- IATA: none; ICAO: none; FAA LID: 9A5;

Summary
- Airport type: Public
- Owner: City of LaFayette
- Serves: LaFayette, Georgia
- Elevation AMSL: 777 ft (237 m)
- Coordinates: 34°41′19″N 085°17′25″W﻿ / ﻿34.68861°N 85.29028°W
- Website: CityOfLaFayetteGA.org/...
- Interactive map of Barwick–LaFayette Airport

Runways
| Direction | Length |  | Surface |
| ft | m |
| 2/20 | 5,350 | 1,631 | Asphalt |

Statistics (2011)
- Aircraft operations: 6,750
- Based aircraft: 46
- Sources: FAA and city website

= Barwick–LaFayette Airport =

Airport in Georgia, United States

Barwick–LaFayette Airport is a city-owned, public-use airport located one nautical mile (2 km) south of the central business district of LaFayette, a city in Walker County, Georgia, United States. It is included in the National Plan of Integrated Airport Systems for 2011–2015, which categorized it as a general aviation facility.

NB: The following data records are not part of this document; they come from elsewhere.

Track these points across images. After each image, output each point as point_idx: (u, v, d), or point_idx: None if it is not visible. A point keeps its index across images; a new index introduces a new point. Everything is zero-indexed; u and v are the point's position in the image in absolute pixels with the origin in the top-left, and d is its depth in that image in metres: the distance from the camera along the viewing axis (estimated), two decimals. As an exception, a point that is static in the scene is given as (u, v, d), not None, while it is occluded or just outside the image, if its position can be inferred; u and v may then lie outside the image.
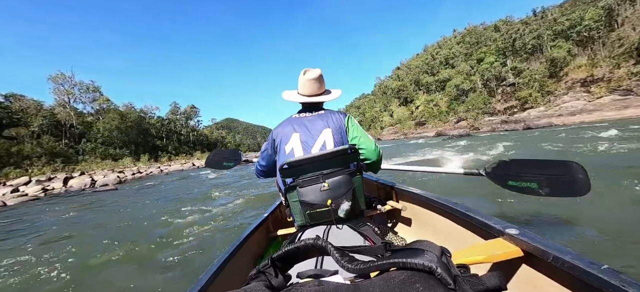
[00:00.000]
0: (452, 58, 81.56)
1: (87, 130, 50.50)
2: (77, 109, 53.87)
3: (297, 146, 1.37)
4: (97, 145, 48.08)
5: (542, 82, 42.72)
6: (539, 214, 3.21)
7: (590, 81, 36.92)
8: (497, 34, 72.70)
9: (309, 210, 1.19)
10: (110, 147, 49.84)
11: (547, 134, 19.40)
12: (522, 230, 0.88)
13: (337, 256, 0.44)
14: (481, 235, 1.09)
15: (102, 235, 4.73)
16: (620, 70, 35.86)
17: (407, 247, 0.42)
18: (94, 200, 10.11)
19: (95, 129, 51.55)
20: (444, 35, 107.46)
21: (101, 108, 59.05)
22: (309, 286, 0.36)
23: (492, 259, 0.86)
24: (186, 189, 10.50)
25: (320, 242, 0.48)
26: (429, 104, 71.63)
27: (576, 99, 35.77)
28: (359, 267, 0.41)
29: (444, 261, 0.37)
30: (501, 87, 53.53)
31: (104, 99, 60.03)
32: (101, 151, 46.80)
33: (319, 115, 1.44)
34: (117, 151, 49.64)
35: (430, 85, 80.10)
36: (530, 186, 1.43)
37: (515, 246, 0.86)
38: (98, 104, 58.99)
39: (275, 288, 0.44)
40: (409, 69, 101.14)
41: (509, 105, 45.25)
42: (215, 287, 1.07)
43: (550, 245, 0.76)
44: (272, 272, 0.47)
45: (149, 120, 71.51)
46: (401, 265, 0.37)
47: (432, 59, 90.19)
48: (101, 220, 6.22)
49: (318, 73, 1.50)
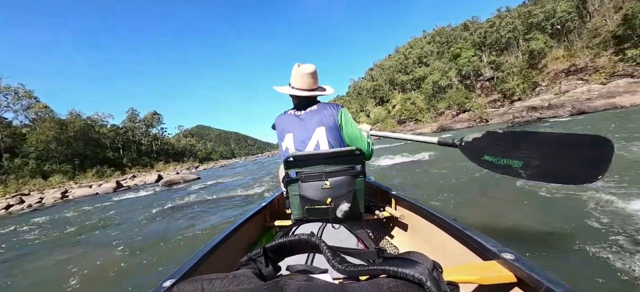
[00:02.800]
0: (425, 57, 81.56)
1: (19, 144, 42.15)
2: (4, 119, 45.09)
3: (290, 146, 1.38)
4: (27, 161, 39.81)
5: (528, 73, 41.83)
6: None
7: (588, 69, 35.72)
8: (467, 32, 73.20)
9: (308, 205, 1.21)
10: (48, 162, 41.88)
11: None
12: (518, 256, 0.85)
13: (328, 255, 0.45)
14: (476, 254, 1.03)
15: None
16: (600, 59, 35.59)
17: (399, 256, 0.42)
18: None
19: (28, 142, 43.16)
20: (415, 36, 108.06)
21: (38, 117, 50.22)
22: (297, 279, 0.37)
23: (484, 281, 0.84)
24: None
25: (313, 239, 0.48)
26: (406, 103, 70.43)
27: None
28: (349, 269, 0.42)
29: (435, 276, 0.37)
30: (479, 82, 52.92)
31: (41, 106, 51.13)
32: (31, 167, 38.65)
33: (312, 112, 1.41)
34: (54, 167, 41.73)
35: (405, 84, 79.33)
36: (510, 163, 1.26)
37: (509, 271, 0.83)
38: (34, 112, 50.16)
39: (264, 277, 0.44)
40: (383, 69, 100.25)
41: (492, 99, 44.13)
42: (204, 269, 1.07)
43: (545, 276, 0.74)
44: (262, 261, 0.48)
45: (99, 129, 62.70)
46: (392, 273, 0.37)
47: (405, 58, 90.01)
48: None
49: (313, 68, 1.48)
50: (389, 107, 79.69)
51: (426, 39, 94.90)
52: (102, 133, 62.90)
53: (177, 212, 6.22)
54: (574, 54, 40.02)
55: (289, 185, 1.29)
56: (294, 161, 1.25)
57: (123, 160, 58.35)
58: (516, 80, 41.75)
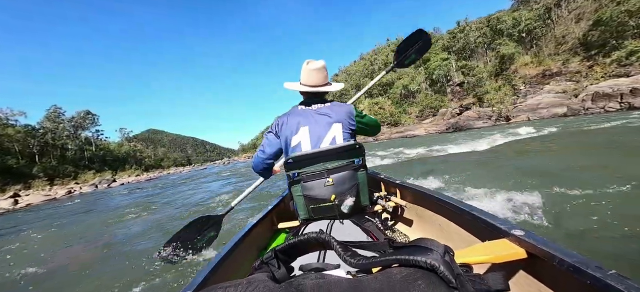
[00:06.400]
0: (391, 63, 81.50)
1: None
2: None
3: (305, 139, 1.33)
4: None
5: (508, 76, 40.90)
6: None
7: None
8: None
9: (313, 204, 1.21)
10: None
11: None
12: (528, 231, 0.85)
13: (339, 250, 0.44)
14: (485, 235, 1.02)
15: None
16: (571, 65, 35.54)
17: (410, 245, 0.42)
18: None
19: None
20: (379, 43, 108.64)
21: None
22: (310, 278, 0.36)
23: (496, 260, 0.84)
24: None
25: (323, 236, 0.48)
26: (374, 107, 68.55)
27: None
28: (361, 262, 0.41)
29: (447, 260, 0.37)
30: (450, 87, 52.00)
31: None
32: None
33: (328, 108, 1.41)
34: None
35: (372, 89, 77.95)
36: (414, 57, 2.53)
37: (520, 247, 0.84)
38: None
39: (278, 280, 0.44)
40: (348, 74, 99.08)
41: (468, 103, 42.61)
42: (219, 277, 1.08)
43: (556, 248, 0.74)
44: (275, 264, 0.48)
45: (2, 130, 49.32)
46: (403, 262, 0.37)
47: (370, 64, 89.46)
48: None
49: (322, 64, 1.47)
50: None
51: (391, 47, 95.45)
52: (8, 135, 49.59)
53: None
54: (542, 61, 40.04)
55: (292, 186, 1.28)
56: (293, 163, 1.24)
57: (32, 169, 46.05)
58: (493, 84, 40.60)
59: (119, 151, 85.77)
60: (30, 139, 54.89)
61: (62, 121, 67.05)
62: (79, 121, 71.40)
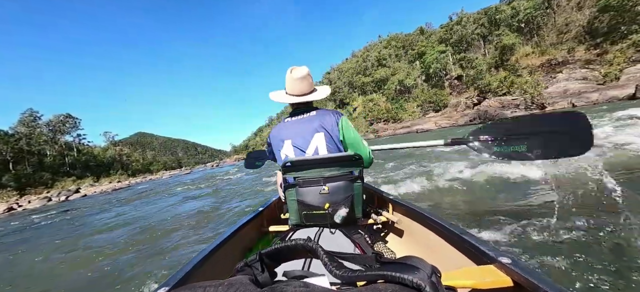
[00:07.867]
0: (384, 59, 79.49)
1: None
2: None
3: (289, 153, 1.37)
4: None
5: (512, 67, 38.95)
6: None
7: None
8: (423, 36, 72.44)
9: (306, 211, 1.20)
10: None
11: None
12: (515, 259, 0.85)
13: (325, 260, 0.44)
14: (473, 259, 1.03)
15: None
16: (577, 53, 33.91)
17: (397, 261, 0.41)
18: None
19: None
20: (371, 40, 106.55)
21: None
22: (293, 285, 0.35)
23: (481, 286, 0.84)
24: None
25: (310, 244, 0.47)
26: (368, 104, 66.37)
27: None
28: (346, 274, 0.41)
29: (433, 280, 0.36)
30: (448, 81, 50.12)
31: None
32: None
33: (311, 117, 1.39)
34: None
35: (366, 86, 75.69)
36: (518, 149, 1.38)
37: (506, 275, 0.83)
38: None
39: (260, 284, 0.43)
40: (341, 72, 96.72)
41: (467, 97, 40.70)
42: (200, 275, 1.07)
43: (542, 279, 0.73)
44: (258, 267, 0.47)
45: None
46: (389, 278, 0.36)
47: (363, 61, 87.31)
48: None
49: (306, 71, 1.43)
50: (350, 109, 75.24)
51: (382, 43, 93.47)
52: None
53: None
54: (545, 50, 38.33)
55: (287, 190, 1.27)
56: (292, 166, 1.23)
57: (1, 178, 42.35)
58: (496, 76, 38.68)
59: (103, 155, 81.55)
60: (2, 145, 50.94)
61: (39, 126, 62.90)
62: (58, 125, 67.30)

Original construction of the airport was funded by ET Barwick Mills, a major carpet manufacturer of the 1960s and 1970s which operated facilities in and around LaFayette.

== Facilities and aircraft ==
Barwick–LaFayette Airport covers an area of 20 acres (8 ha) at an elevation of 777 feet (237 m) above mean sea level. It has one runway designated 2/20 with an asphalt surface measuring 5,350 by 75 feet (1,631 x 23 m).

For the 12-month period ending July 3, 2011, the airport had 6,750 aircraft operations, an average of 18 per day: 98.5% general aviation and 1.5% military. At that time there were 46 aircraft based at this airport: 87% single-engine, 11% multi-engine, and 2% ultralight.